HTTP mean latency is your API’s average response time. If this climbs after a deploy, check the Traces dashboard for whichever route has become slow. The latency graph and the trace waterfall work together: the graph tells you something is slow, and the trace tells you which part is slow.
CPU time and memory usage are useful for understanding the cost of traffic spikes. If the leaderboard gets shared and hundreds of players pile in, you’ll see CPU and memory spike here. It’s also a good baseline check after adding new database queries. A query without an index will show up as a CPU spike.
V8 garbage collection time is the high GC time relative to total CPU time is a sign of memory pressure, usually from allocating and discarding large objects in hot paths (like serialising a large leaderboard response on every request).

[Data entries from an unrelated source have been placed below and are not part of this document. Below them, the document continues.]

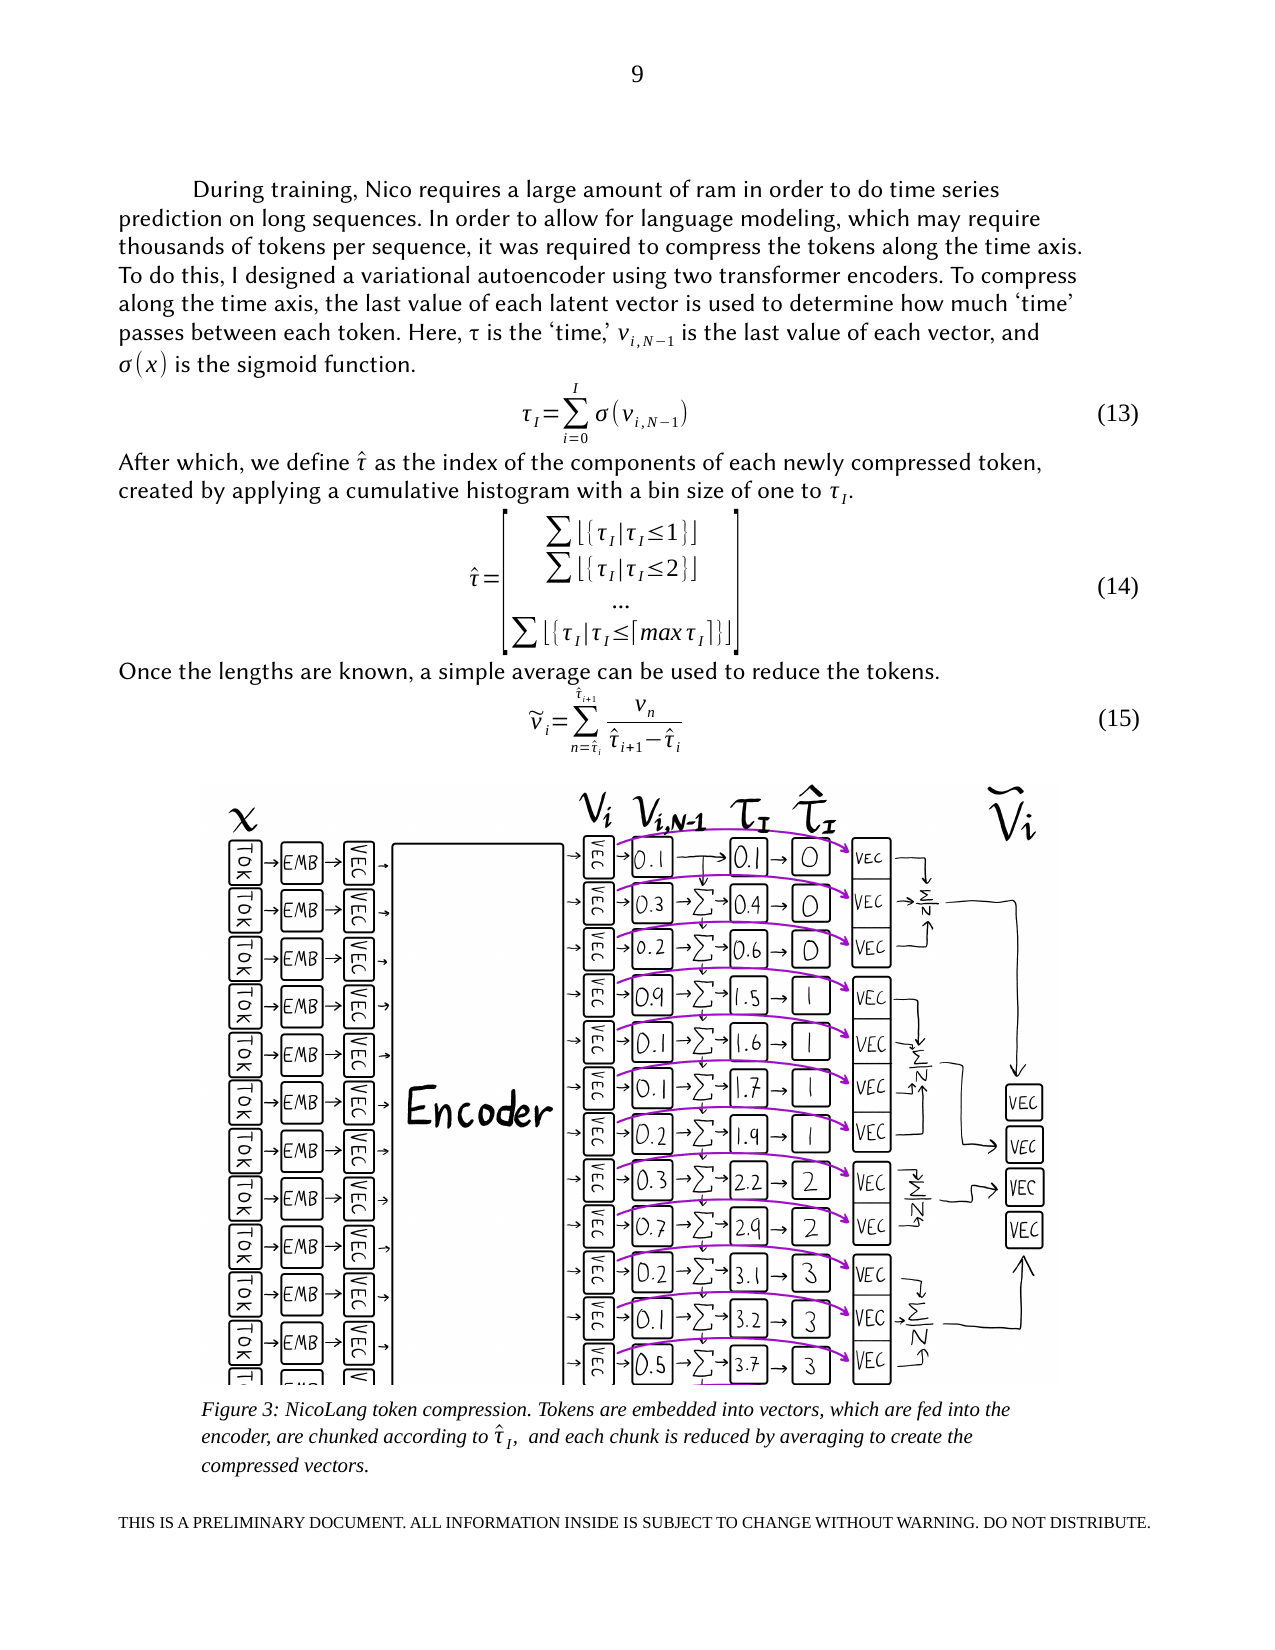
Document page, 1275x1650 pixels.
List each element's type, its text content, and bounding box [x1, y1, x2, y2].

text Once the lengths are known, a simple average can be used to reduce the tokens. [118, 657, 1091, 685]
text Figure 3: NicoLang token compression. Tokens are embedded into vectors, which are fed into the encoder, are chunked according to , and each chunk is reduced by averaging to create the compressed vectors. [201, 1385, 1061, 1477]
text After which, we define as the index of the components of each newly compressed token, created by applying a cumulative histogram with a bin size of one to . [118, 447, 1091, 508]
text During training, Nico requires a large amount of ram in order to do time series prediction on long sequences. In order to allow for language modeling, which may require thousands of tokens per sequence, it was required to compress the tokens along the time axis. To do this, I designed a variational autoencoder using two transformer encoders. To compress along the time axis, the last value of each latent vector is used to determine how much ‘time’ passes between each token. Here, τ is the ‘time,’ is the last value of each vector, and is the sigmoid function. [118, 175, 1091, 380]
picture [201, 783, 1061, 1385]
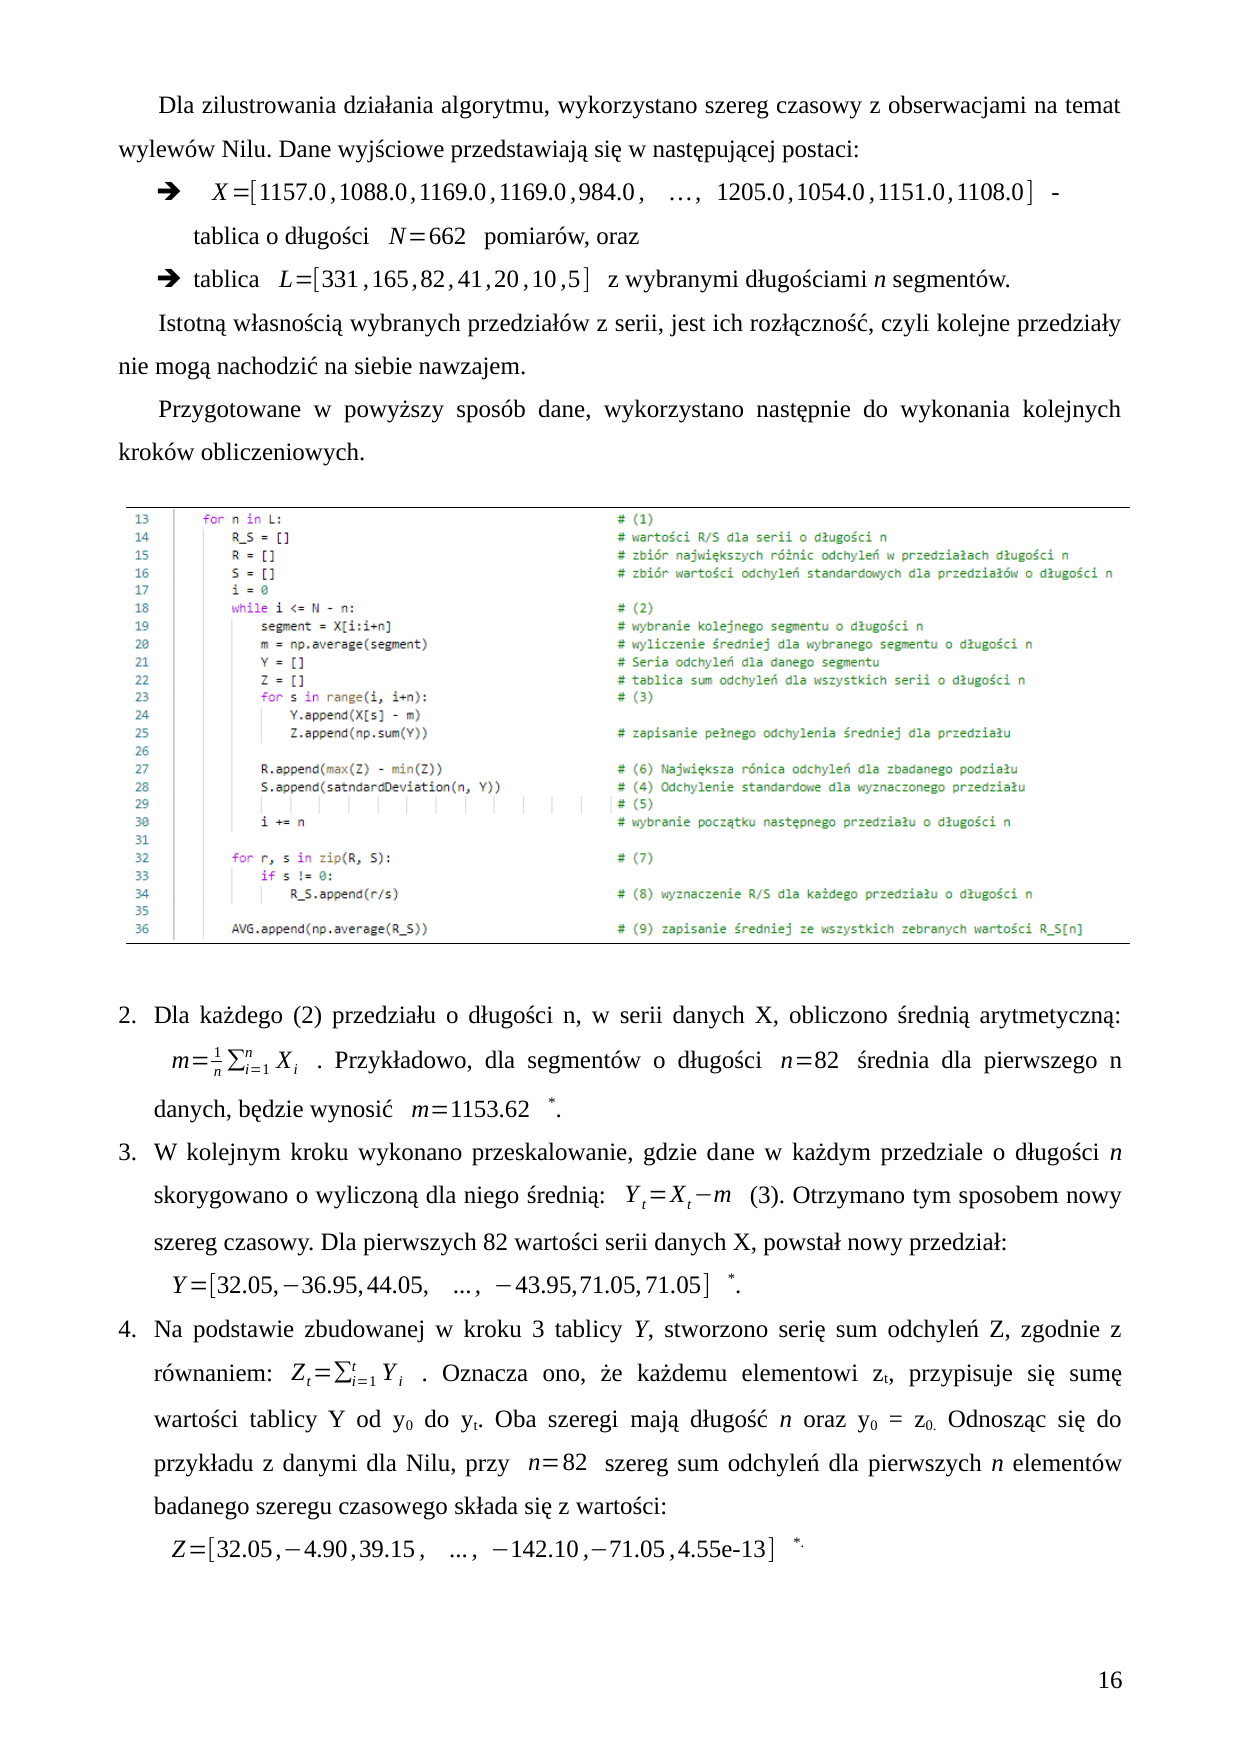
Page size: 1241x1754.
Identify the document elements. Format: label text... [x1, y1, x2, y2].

text Dla zilustrowania działania algorytmu, wykorzystano szereg czasowy z obserwacjami na temat wylewów Nilu. Dane wyjściowe przedstawiają się w następującej postaci: [118, 91, 1122, 162]
text Przygotowane w powyższy sposób dane, wykorzystano następnie do wykonania kolejnych kroków obliczeniowych. [118, 394, 1122, 466]
list Dla każdego (2) przedziału o długości n, w serii danych X, obliczono średnią arytmetyczną:. Przykładowo, dla segmentów o długościśrednia dla pierwszego n danych, będzie wynosić*. [118, 1001, 1122, 1123]
list Na podstawie zbudowanej w kroku 3 tablicy Y, stworzono serię sum odchyleń Z, zgodnie z równaniem:. Oznacza ono, że każdemu elementowi zt, przypisuje się sumę wartości tablicy Y od y0 do yt. Oba szeregi mają długość n oraz y0 = z0. Odnosząc się do przykładu z danymi dla Nilu, przyszereg sum odchyleń dla pierwszych n elementów badanego szeregu czasowego składa się z wartości: [118, 1314, 1122, 1519]
text Istotną własnością wybranych przedziałów z serii, jest ich rozłączność, czyli kolejne przedziały nie mogą nachodzić na siebie nawzajem. [118, 308, 1122, 379]
picture [128, 509, 1127, 940]
list tablicaz wybranymi długościami n segmentów. [156, 264, 1122, 293]
list *. [118, 1270, 1122, 1299]
list *. [118, 1534, 1122, 1563]
list W kolejnym kroku wykonano przeskalowanie, gdzie dane w każdym przedziale o długości n skorygowano o wyliczoną dla niego średnią:(3). Otrzymano tym sposobem nowy szereg czasowy. Dla pierwszych 82 wartości serii danych X, powstał nowy przedział: [118, 1137, 1122, 1256]
list - tablica o długościpomiarów, oraz [156, 177, 1122, 249]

Total incoming / outgoing bandwidth is helpful for spotting unexpectedly large responses. If outgoing bandwidth is high, the leaderboard response might be returning more rows than expected, or a static asset might not be cached correctly.
Together, these panels give you a good picture of your app’s health without any extra configuration. When something looks wrong, the workflow is: spot the anomaly in Metrics, narrow it to a route using the status-code breakdown, then jump to Traces to find the slow or failing span.
Viewing it all locally with the tunnel
Deno Deploy’s tunnel feature lets you run your server locally while routing telemetry through to the real Deno Deploy dashboards. This means you can verify your instrumentation is working before you deploy:
deno task --tunnel devThe first time you run this, a browser will open to authenticate and ask which
app to connect to. After that, your local traffic appears in the Deno Deploy
dashboard under the context:local filter.
Play the game locally, submit a score, then open the Traces dashboard and
confirm that the score.submit span is there with the right attributes. Check
the Logs dashboard to see your score_submitted JSON line. Once you’re happy
with what you see, deploy for real:
deno deploy --prodWhat you can see now
| Dashboard | What you’ll find |
|---|---|
| Logs | One JSON line per HTTP request (event: "http_request"); structured events for score_submitted, customization_saved, and errors |
| Traces | Custom spans: leaderboard.fetch, score.submit, scores.fetch_personal_bests, customization.load, customization.save, each with attributes for player name, score, rank, theme, and source |
| Metrics | Automatic platform data: HTTP req/min by status, mean latency, CPU time, memory usage, GC time, and bandwidth |
Wrapping up the series
Over six posts, we’ve gone from a blank directory to a fully instrumented, globally distributed dinosaur runner game:
- A basic Oak server serving static files
- A canvas game loop with a playable dino character
- Cactus obstacles and pixel-perfect collision detection
- A PostgreSQL leaderboard with score submission via API
- Player profiles: custom dino colors, themes, and difficulty settings
- Full observability: structured logs, custom traces, and platform metrics
The instrumentation from this post gives you the visibility you need to operate the game in production, with the confidence to know when something breaks before your players do, and to understand how players are actually interacting with what you’ve built.